Here I think it is relevant to examine the example and the testimony of Gandhi. In my opinion, this testimony is particularly significant for Christians. As a matter of fact, Gandhi was inspired both by the Indian Scriptures and by the Gospel -- he read the Gospel a great deal. His originality was to set apart the means of patience and voluntary suffering and to organize them systematically into a particular technique of political action. Now we might relate this technique to the Thomistic notion that the principal act of the virtue of fortitude is not the act of attacking, but that of enduring, bearing, suffering with constancy. A Thomist would elucidate what Gandhi called non-violence by the notion of the means pertaining to courage in enduring. And the question would be to apply these particular means to a temporal end to be achieved.{15}

Gandhi himself was convinced that these means can be applied in the West as they have been in the East. To my mind, whether they follow the method of Gandhi or some method yet to be invented, men who are fighting in the temporal field and who attach importance to spiritual values, especially those who struggle for the advent of a Christian-inspired civilization, are likely to be led willy-nilly to a solution along these lines. It seems to me to be significant that this new awareness of the power of the means of love and of spiritual means in the temporal order took place in our century at the same time as the power of the state developed, and even was contemporary with the appearance of the totalitarian states. Once again, it is always the same law of dual, contrasting motion -- a development in one direction, and another development, which compensates for the first one, in another direction. We are now waiting for the manifestation of the full dimensions of Christian temporal activity.

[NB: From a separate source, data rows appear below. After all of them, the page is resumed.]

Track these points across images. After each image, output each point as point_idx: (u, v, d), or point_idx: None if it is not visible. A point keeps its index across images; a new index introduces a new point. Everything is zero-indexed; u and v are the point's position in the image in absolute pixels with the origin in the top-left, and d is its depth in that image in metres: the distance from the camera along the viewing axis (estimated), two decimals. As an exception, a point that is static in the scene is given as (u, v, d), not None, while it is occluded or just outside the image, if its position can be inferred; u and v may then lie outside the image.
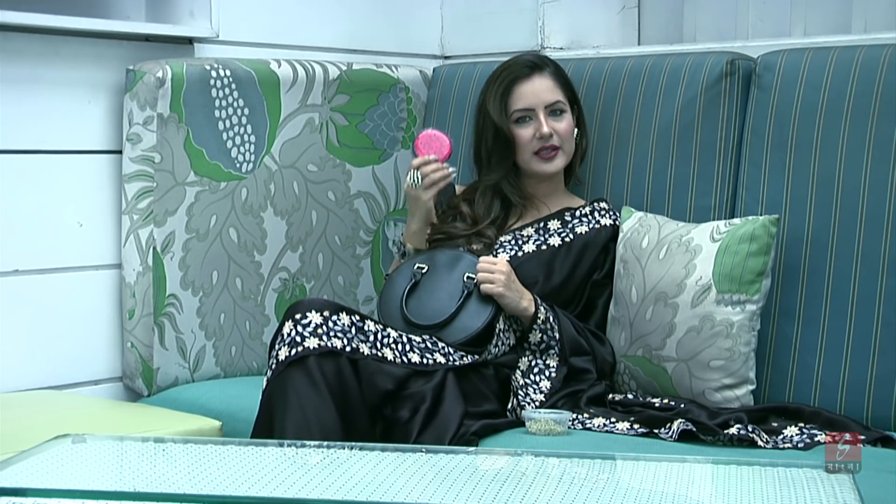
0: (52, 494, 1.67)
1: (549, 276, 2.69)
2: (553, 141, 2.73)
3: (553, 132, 2.72)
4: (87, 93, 2.77)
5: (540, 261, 2.70)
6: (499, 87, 2.75)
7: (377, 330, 2.41)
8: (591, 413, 2.48)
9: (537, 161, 2.75)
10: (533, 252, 2.72)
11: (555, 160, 2.75)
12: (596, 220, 2.77)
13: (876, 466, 2.10)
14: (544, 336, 2.58)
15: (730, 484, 1.83)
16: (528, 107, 2.73)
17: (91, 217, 2.78)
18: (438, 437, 2.32)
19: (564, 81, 2.78)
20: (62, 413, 2.57)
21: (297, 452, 2.00)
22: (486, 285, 2.56)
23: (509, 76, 2.75)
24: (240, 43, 3.02)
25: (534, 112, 2.73)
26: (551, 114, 2.73)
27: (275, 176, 2.93)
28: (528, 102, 2.73)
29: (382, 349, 2.39)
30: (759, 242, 2.49)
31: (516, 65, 2.76)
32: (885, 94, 2.49)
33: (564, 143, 2.75)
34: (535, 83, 2.74)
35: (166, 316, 2.77)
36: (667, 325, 2.53)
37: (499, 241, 2.74)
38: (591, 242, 2.74)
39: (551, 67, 2.77)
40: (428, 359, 2.43)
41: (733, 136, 2.70)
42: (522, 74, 2.75)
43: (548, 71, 2.76)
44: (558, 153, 2.74)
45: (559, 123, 2.74)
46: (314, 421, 2.28)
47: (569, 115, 2.75)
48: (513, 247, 2.73)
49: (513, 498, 1.72)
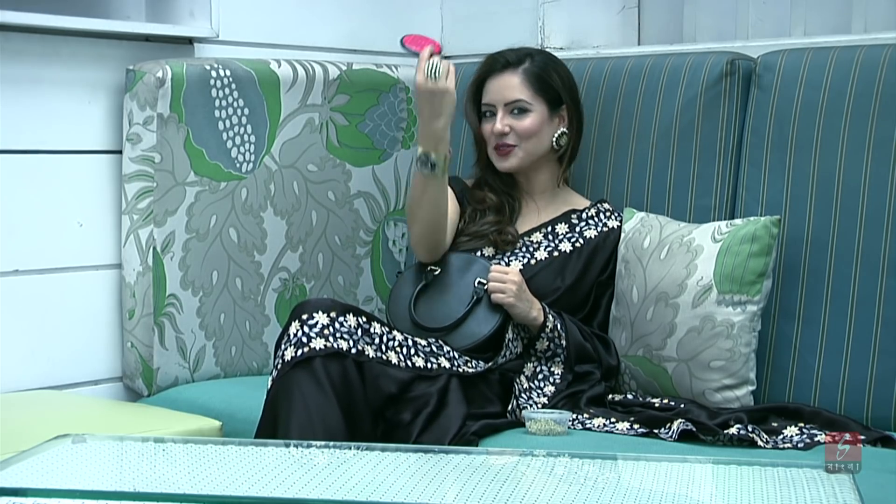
0: (52, 494, 1.67)
1: (562, 283, 2.68)
2: (508, 139, 2.72)
3: (509, 130, 2.72)
4: (87, 93, 2.77)
5: (553, 268, 2.70)
6: (473, 78, 2.79)
7: (383, 332, 2.41)
8: (591, 413, 2.48)
9: (495, 157, 2.75)
10: (545, 259, 2.71)
11: (508, 158, 2.73)
12: (603, 222, 2.77)
13: (876, 466, 2.10)
14: (551, 344, 2.58)
15: (730, 484, 1.83)
16: (489, 102, 2.75)
17: (91, 217, 2.78)
18: (439, 438, 2.32)
19: (540, 79, 2.72)
20: (62, 413, 2.57)
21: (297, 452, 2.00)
22: (497, 295, 2.56)
23: (483, 69, 2.77)
24: (240, 43, 3.02)
25: (494, 108, 2.73)
26: (511, 112, 2.72)
27: (275, 176, 2.93)
28: (490, 98, 2.75)
29: (387, 352, 2.39)
30: (760, 243, 2.49)
31: (495, 58, 2.77)
32: (885, 94, 2.49)
33: (523, 142, 2.73)
34: (503, 80, 2.73)
35: (166, 316, 2.77)
36: (667, 326, 2.53)
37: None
38: (601, 246, 2.73)
39: (529, 65, 2.73)
40: (432, 363, 2.43)
41: (733, 136, 2.70)
42: (495, 69, 2.75)
43: (521, 68, 2.73)
44: (513, 151, 2.73)
45: (518, 121, 2.71)
46: (318, 421, 2.27)
47: (535, 114, 2.71)
48: (524, 254, 2.72)
49: (513, 498, 1.72)
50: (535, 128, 2.72)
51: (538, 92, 2.73)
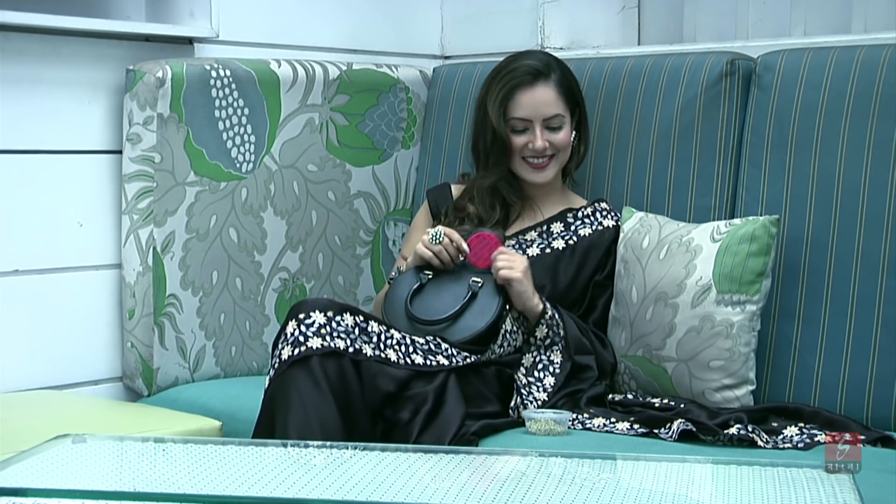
0: (52, 494, 1.67)
1: (555, 279, 2.69)
2: (546, 153, 2.73)
3: (547, 145, 2.72)
4: (87, 93, 2.77)
5: (545, 265, 2.70)
6: (500, 90, 2.72)
7: (381, 331, 2.41)
8: (591, 413, 2.48)
9: (527, 170, 2.75)
10: (537, 256, 2.72)
11: (545, 171, 2.74)
12: (598, 221, 2.77)
13: (876, 466, 2.10)
14: (550, 332, 2.58)
15: (730, 484, 1.83)
16: (525, 117, 2.71)
17: (91, 217, 2.78)
18: (439, 437, 2.32)
19: (568, 89, 2.74)
20: (62, 413, 2.57)
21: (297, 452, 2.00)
22: (504, 271, 2.56)
23: (512, 80, 2.72)
24: (240, 43, 3.02)
25: (531, 123, 2.72)
26: (549, 127, 2.72)
27: (275, 176, 2.93)
28: (526, 113, 2.71)
29: (386, 350, 2.39)
30: (759, 243, 2.49)
31: (521, 69, 2.72)
32: (885, 94, 2.49)
33: (559, 154, 2.74)
34: (536, 93, 2.71)
35: (166, 316, 2.77)
36: (667, 326, 2.53)
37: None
38: (595, 244, 2.74)
39: (557, 74, 2.73)
40: (431, 360, 2.43)
41: (733, 136, 2.70)
42: (525, 82, 2.71)
43: (552, 79, 2.72)
44: (550, 163, 2.74)
45: (556, 135, 2.72)
46: (316, 421, 2.27)
47: (567, 125, 2.74)
48: (516, 252, 2.72)
49: (513, 498, 1.72)
50: (568, 139, 2.75)
51: (567, 102, 2.74)
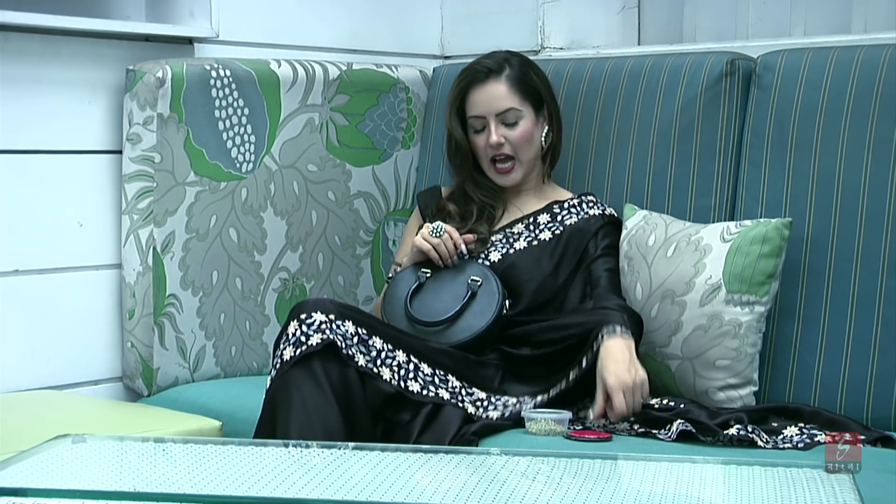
0: (52, 494, 1.67)
1: (541, 268, 2.68)
2: (505, 150, 2.72)
3: (504, 140, 2.72)
4: (87, 93, 2.77)
5: (532, 256, 2.70)
6: (455, 91, 2.76)
7: (384, 348, 2.39)
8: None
9: (494, 172, 2.75)
10: (524, 248, 2.71)
11: (510, 174, 2.74)
12: (584, 210, 2.76)
13: (876, 466, 2.10)
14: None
15: (730, 484, 1.83)
16: (479, 114, 2.73)
17: (91, 217, 2.78)
18: (439, 437, 2.32)
19: (524, 84, 2.73)
20: (62, 413, 2.57)
21: (297, 452, 2.00)
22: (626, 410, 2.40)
23: (465, 79, 2.75)
24: (240, 43, 3.02)
25: (485, 119, 2.72)
26: (503, 122, 2.72)
27: (275, 176, 2.93)
28: (480, 110, 2.73)
29: (381, 367, 2.37)
30: (771, 244, 2.49)
31: (475, 68, 2.75)
32: (885, 94, 2.49)
33: (518, 151, 2.73)
34: (487, 89, 2.72)
35: (166, 316, 2.77)
36: (673, 323, 2.53)
37: (490, 241, 2.73)
38: (581, 229, 2.72)
39: (511, 70, 2.73)
40: (428, 392, 2.40)
41: (733, 136, 2.70)
42: (478, 79, 2.73)
43: (505, 75, 2.72)
44: (514, 165, 2.73)
45: (512, 131, 2.72)
46: (317, 421, 2.28)
47: (525, 121, 2.72)
48: (504, 245, 2.72)
49: (513, 498, 1.72)
50: (528, 134, 2.73)
51: (525, 96, 2.73)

I would now remark (and this seems to me particularly important from the point of view of the philosophy of history) that Gandhi was not only an exceptionally great and prophetic figure. He should be considered the founder of a school of thought. He left disciples. I am thinking especially of Vinoba, who now has a tremendous influence in India. There is, thus, a continuity in this use of spiritual means tending to some temporal transformation. Vinoba was successful in obtaining from land-owners considerable changes in the division and distribution of lands to poor farmers. He is a real continuer of Gandhi.{16} To conclude, the question I am merely posing is whether some kind of similar activitiy can develop in the Western world. Up to now we have very few signs of it. But what may appear impossible now can become possible in a future less distant perhaps than we imagine. I do know that there are now in France a few people (and people of real intellectual stature) who have started, with some friends abroad, a common effort in fast and prayer either to obtain, in such or such a given case, more justice from governmental policies, or to bring about more mutual understanding and peaceful cooperation between various groups, such as the Moslem, Jewish and Christian groups; the initiator is Louis Massignon. In Sicily there is the collective non-violent struggle led by Danilo Dolci. A few sporadic attempts to put Gandhian methods into application are also appearing here and there in this country; and particular importance must be attached in this connection to the great example given by the Negroes of Montgomery and Reverend Martin Luther King, their religious leader.{17} This is not the place to discuss the specific purposes which are being pursued in these various instances. The thing I am interested in is the fact of their existence, and their historical meaning. Such beginnings are very small, almost imperceptible. Their prospective significance is, I believe, not small.